■ Data section

· · · · · · ·

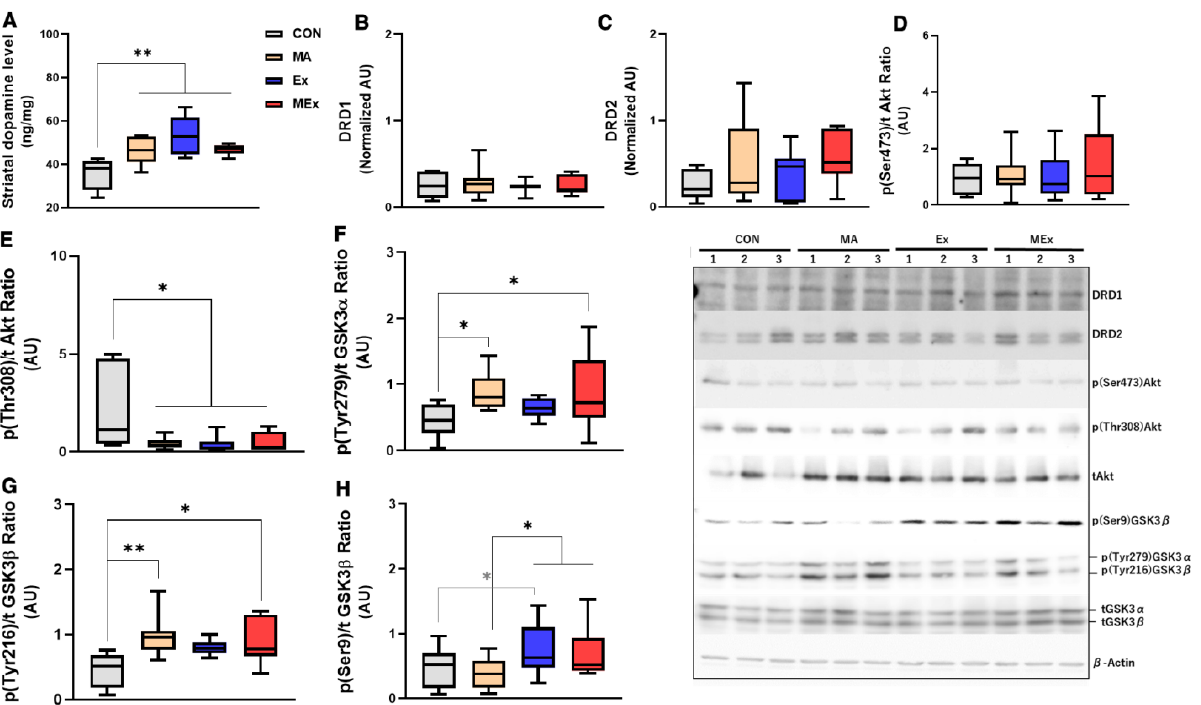
Figure 3. Forced moderate endurance exercise did not affect the methamphetamine (METH)-induced dopaminergic signaling pathway. Protein content was determined by Western blotting in the striatum of the brains of experimental rats. ( A ) Striatal dopamine level ( n = 8 per group, F (3, 28) = 10.25). ( B ) Dopamine receptor D1 (DRD1) expression level ( n = 8 per group, F (3, 28) = 0.2384). ( C ) Dopamine receptor D2 (DRD2) expression level ( n = 8 per group, F (3, 28) = 1.347). ( D ) p(Ser743)/t-Akt ratio ( n = 8 per group, F (3, 28) = 0.4629). ( E ) p(Thr308)/t-Akt ratio ( n = 8 per group, F (3, 28) = 6.311). ( F ) p(Tyr279)/t-GSK-3 α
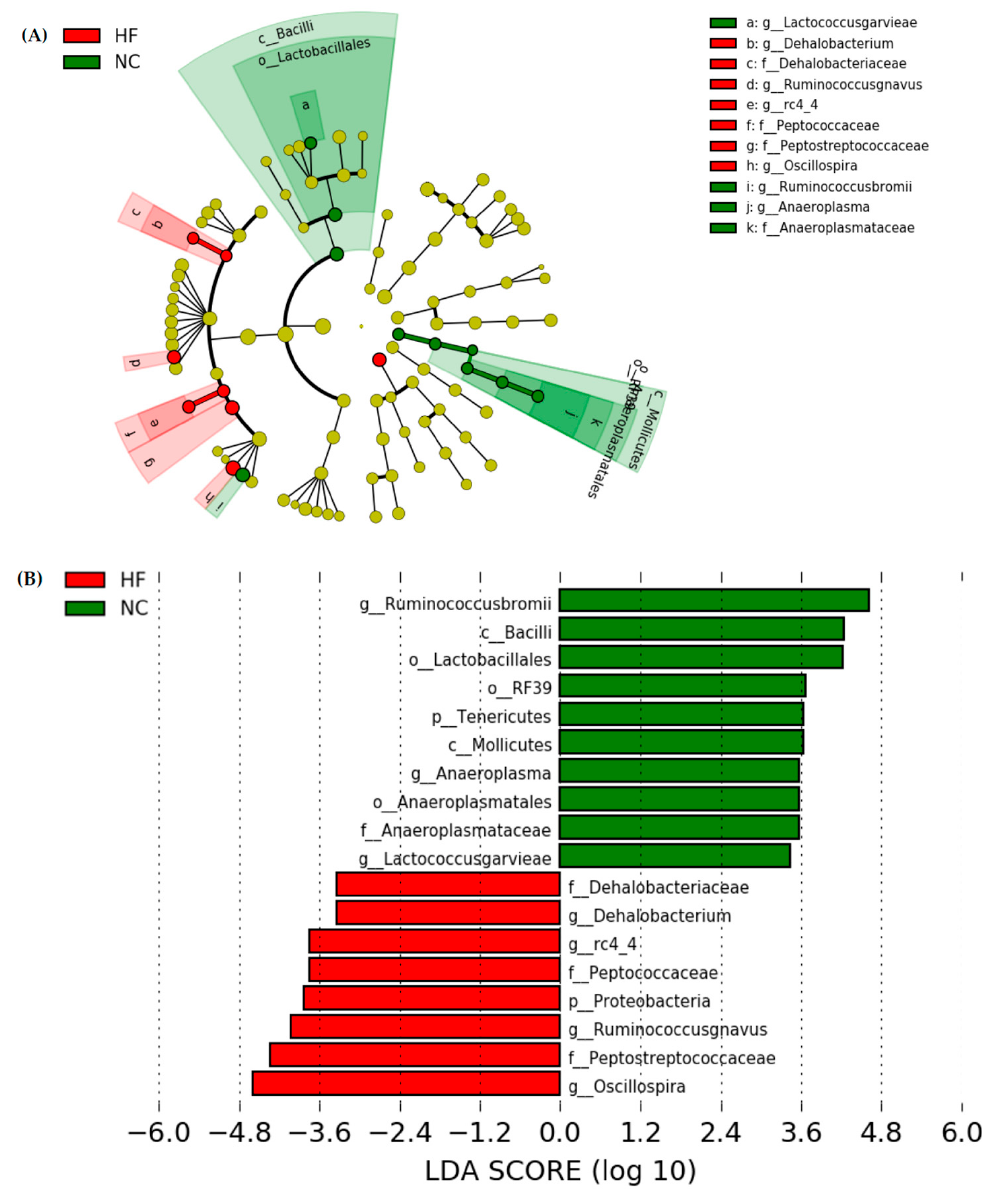
Figure 12. Effects of the water extract of fermented rice bran (FRB) on taxonomies of fecal microbiotic compositions in aged rats with high-fat (HF) diet feeding. ( A ) A linear discriminant analysis of the effect size (LEfSe) of the most significant abundance differences in the fecal microbiota in the NC and HF groups ( n = 5). ( B ) Bacteria meeting the LDA threshold ( ≥ 2) differed in the NC and HF groups ( n = 5).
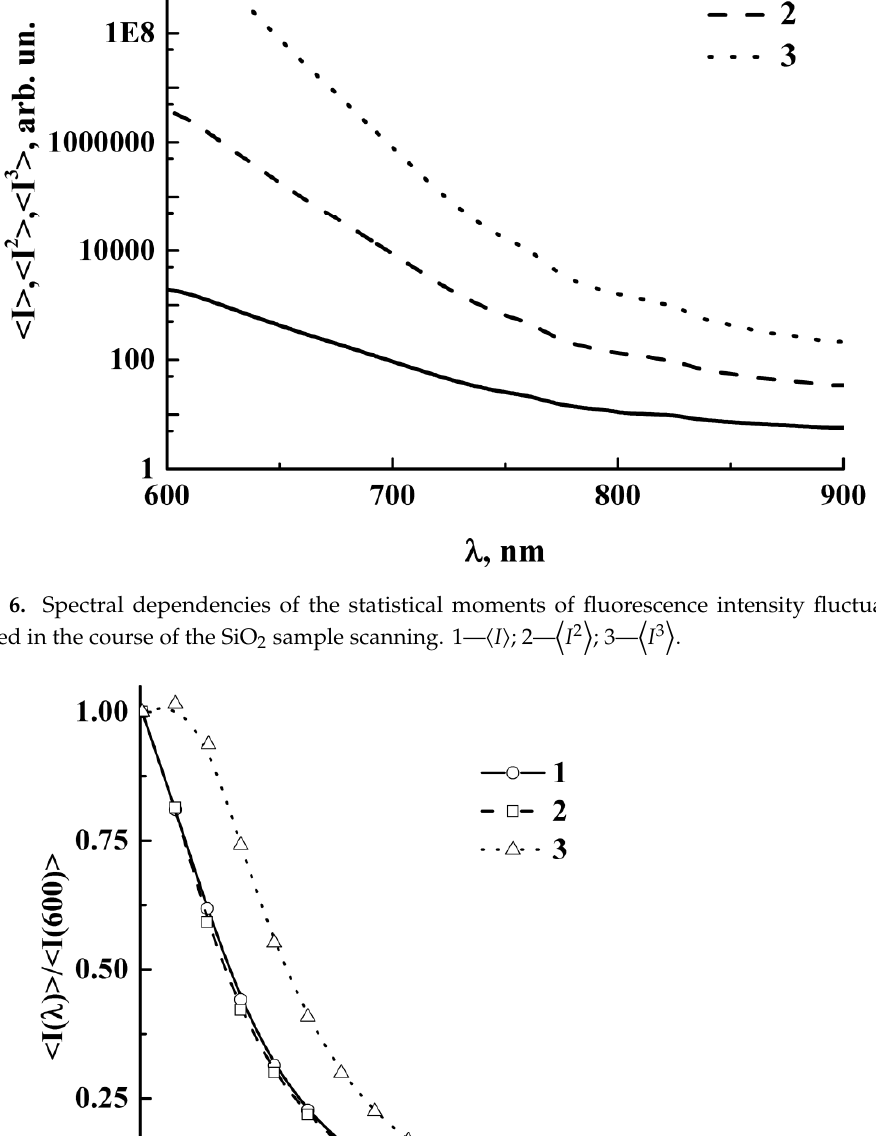
Figure 7. The normalized fluorescence spectra of the examined samples; 1—pure dye solution (“static” mode); 2—SiO 2 ‐ based system (scan mode); 3—TiO 2 ‐ based system (scan mode).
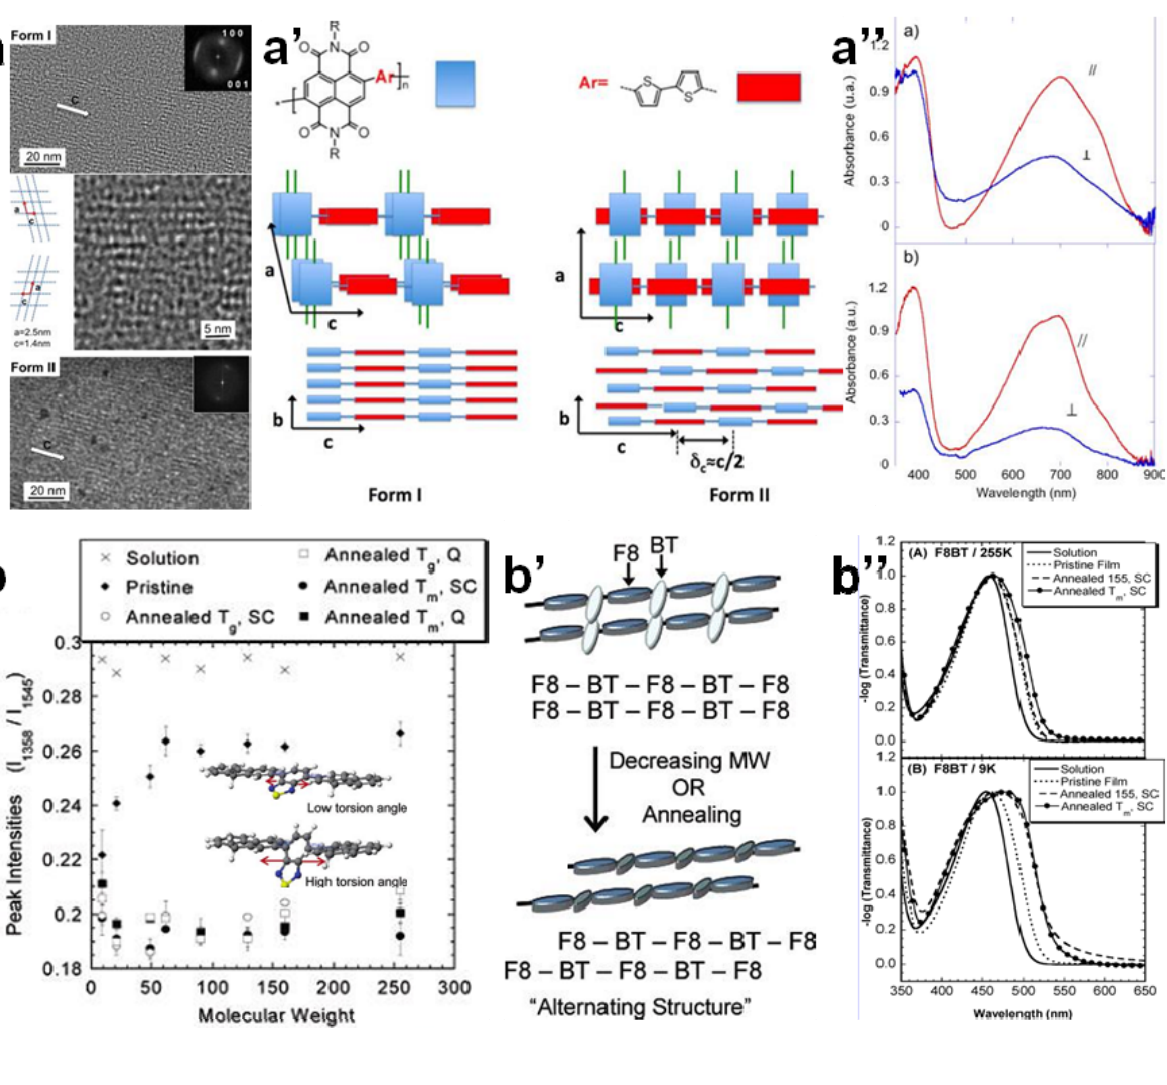
Figure 8. The HR-TEM photos and corresponding fast Fourier transforms of Form I and Form II stacking structures in ( a ); the schematic illustration of Form I and Form II in ( a’ ) and the polarized UV-Vis spectra of Form I (upper) and Form II (down) in ( a’’ ) for P(NDI2OD-2T) (Adapted with permission from [113]. Copyright 2012 American Chemical Society); The variation of Raman intensity ratio representing inter-chain torsion with molecular weight (larger ratio for larger torsion) in ( b ); the schematic illustration of conformational change due to different inter-ring torsion in ( b’ ) and the UV-Vis spectra in ( b’’ ) for F8BT, (Adapted with permission from [114]. Copyright 2005 American Chemical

· · · · · · ·

Reproduce the material word for word, pictures excluded.

■ Task answer
Figure 3. Forced moderate endurance exercise did not affect the methamphetamine (METH)-induced dopaminergic signaling pathway. Protein content was determined by Western blotting in the striatum of the brains of experimental rats. ( A ) Striatal dopamine level ( n = 8 per group, F (3, 28) = 10.25). ( B ) Dopamine receptor D1 (DRD1) expression level ( n = 8 per group, F (3, 28) = 0.2384). ( C ) Dopamine receptor D2 (DRD2) expression level ( n = 8 per group, F (3, 28) = 1.347). ( D ) p(Ser743)/t-Akt ratio ( n = 8 per group, F (3, 28) = 0.4629). ( E ) p(Thr308)/t-Akt ratio ( n = 8 per group, F (3, 28) = 6.311). ( F ) p(Tyr279)/t-GSK-3 α
Figure 12. Effects of the water extract of fermented rice bran (FRB) on taxonomies of fecal microbiotic compositions in aged rats with high-fat (HF) diet feeding. ( A ) A linear discriminant analysis of the effect size (LEfSe) of the most significant abundance differences in the fecal microbiota in the NC and HF groups ( n = 5). ( B ) Bacteria meeting the LDA threshold ( ≥ 2) differed in the NC and HF groups ( n = 5).
Figure 7. The normalized fluorescence spectra of the examined samples; 1—pure dye solution (“static” mode); 2—SiO 2 ‐ based system (scan mode); 3—TiO 2 ‐ based system (scan mode).
Figure 8. The HR-TEM photos and corresponding fast Fourier transforms of Form I and Form II stacking structures in ( a ); the schematic illustration of Form I and Form II in ( a’ ) and the polarized UV-Vis spectra of Form I (upper) and Form II (down) in ( a’’ ) for P(NDI2OD-2T) (Adapted with permission from [113]. Copyright 2012 American Chemical Society); The variation of Raman intensity ratio representing inter-chain torsion with molecular weight (larger ratio for larger torsion) in ( b ); the schematic illustration of conformational change due to different inter-ring torsion in ( b’ ) and the UV-Vis spectra in ( b’’ ) for F8BT, (Adapted with permission from [114]. Copyright 2005 American Chemical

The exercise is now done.